In dieser Woche hat er erstmals wieder 79 Kilogramm gewogen. „Ich merke, dass mir die Schokolade wieder schmeckt“, schmunzelt er. Und er kocht für sich und seine Frau Kati, obwohl er nicht abschmecken kann und seine Frau sich über das zu gute Essen beschwert. Der trockene Rachen macht ihm beim Reden Probleme. Doch das nimmt er als gegeben hin. „Die Nachwirkungen der Behandlungen sind schlimmer als der Krebs selbst“, sagt Hagen Witt. Doch dann denkt er wieder an seine Radtouren. Mit zwölf Kilometern hat er angefangen, bis Königswartha und zurück. Später wurden es 30 bis 40 Kilometer. Und im Juni vergangenen Jahres nahm er an der Sternradfahrt von Bautzen an den Bärwalder See teil. Eigentlich wollte ihn seine Frau dort abholen. Aber er war so gut drauf, dass er von dort auch nach Hause fuhr. „Hinterher war ich eine Woche platt.“ – Die Ärzte, die ihn behandeln, sind begeistert von seiner Radtherapie. Sie unterstützten ihn auch in dem Bemühen, dieses Liegedreirad als Therapieform bei Krankenkassen oder Therapiezentren vorzustellen. Über ein halbes Jahr hat er sich bemüht. „Wir brauchen einen betreuenden Arzt und ich würde den Patienten begleiten“, sagt Witt. Doch er kam gar nicht erst bis in die Ebenen, in denen die Entscheider sitzen. Zu wenig wissenschaftlich bewiesen sei der Erfolg. „Doch den Nachweis könnte man ja im Rahmen einer Forschungsarbeit erbringen“, argumentiert Hagen Witt.

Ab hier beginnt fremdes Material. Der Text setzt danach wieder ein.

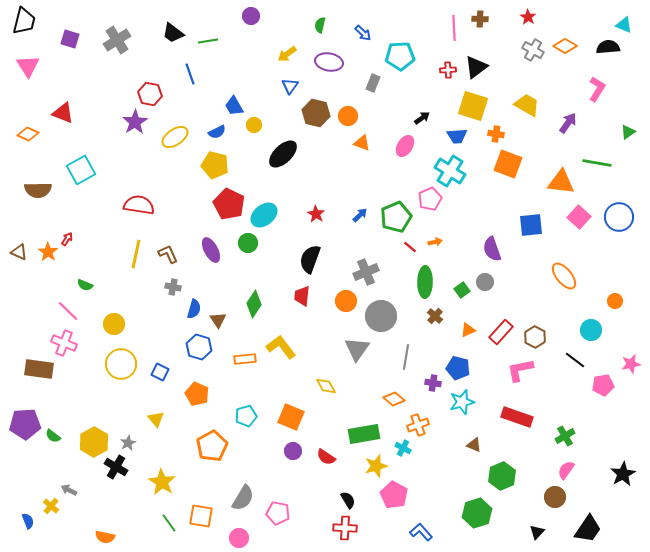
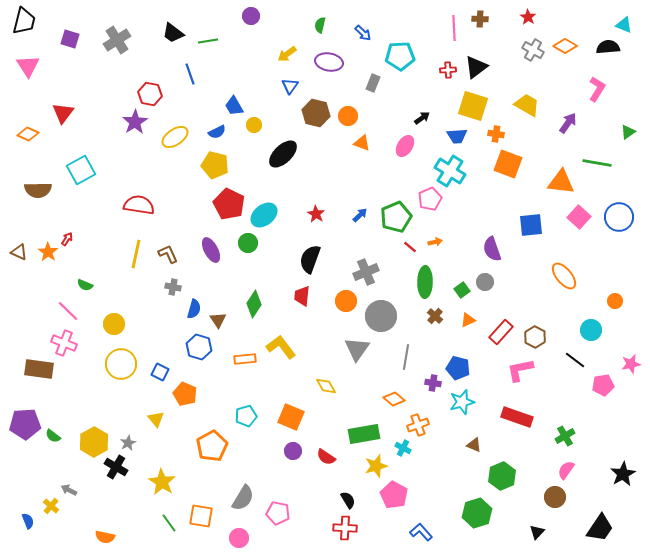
red triangle at (63, 113): rotated 45 degrees clockwise
orange triangle at (468, 330): moved 10 px up
orange pentagon at (197, 394): moved 12 px left
black trapezoid at (588, 529): moved 12 px right, 1 px up
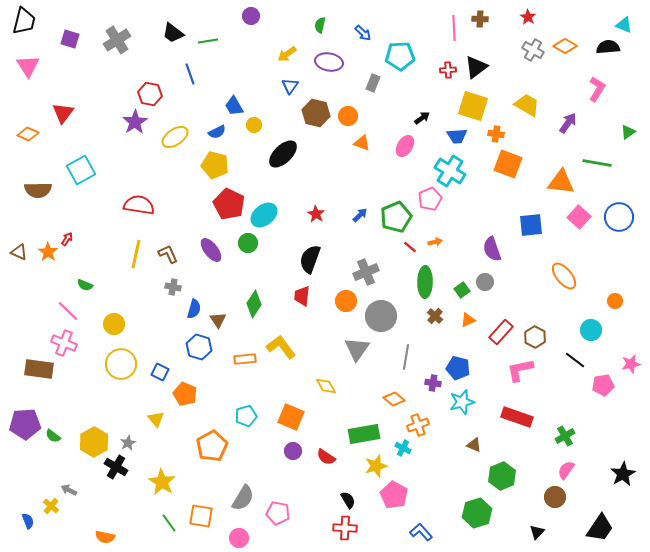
purple ellipse at (211, 250): rotated 10 degrees counterclockwise
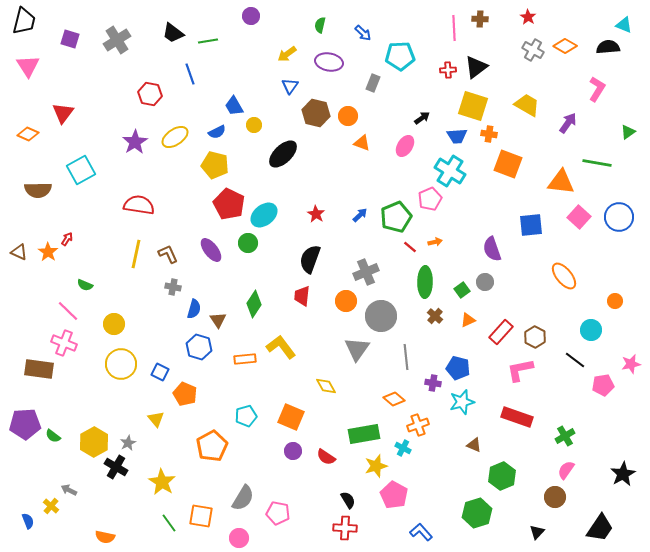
purple star at (135, 122): moved 20 px down
orange cross at (496, 134): moved 7 px left
gray line at (406, 357): rotated 15 degrees counterclockwise
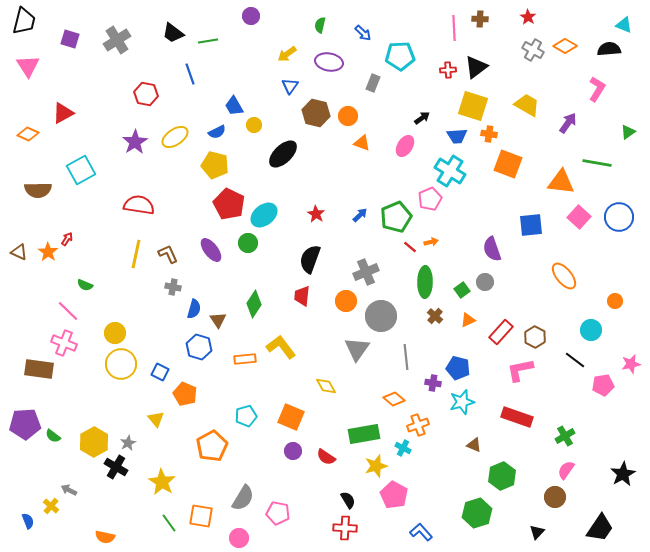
black semicircle at (608, 47): moved 1 px right, 2 px down
red hexagon at (150, 94): moved 4 px left
red triangle at (63, 113): rotated 25 degrees clockwise
orange arrow at (435, 242): moved 4 px left
yellow circle at (114, 324): moved 1 px right, 9 px down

Mittlerweile hat er enttäuscht aufgegeben. Aber er bietet es Interessenten an, sich dieses aktive Gesundradeln anzuschauen und es auszuprobieren. Dabei müssen es nicht nur Krebspatienten sein. „Wichtig ist, den Kreislauf Krankheit – Schmerz – Angst zu durchbrechen.“ Ein Sponsor für ein zweites Rad wäre gut. Und vielleicht spricht sich der Erfolg ja doch rum.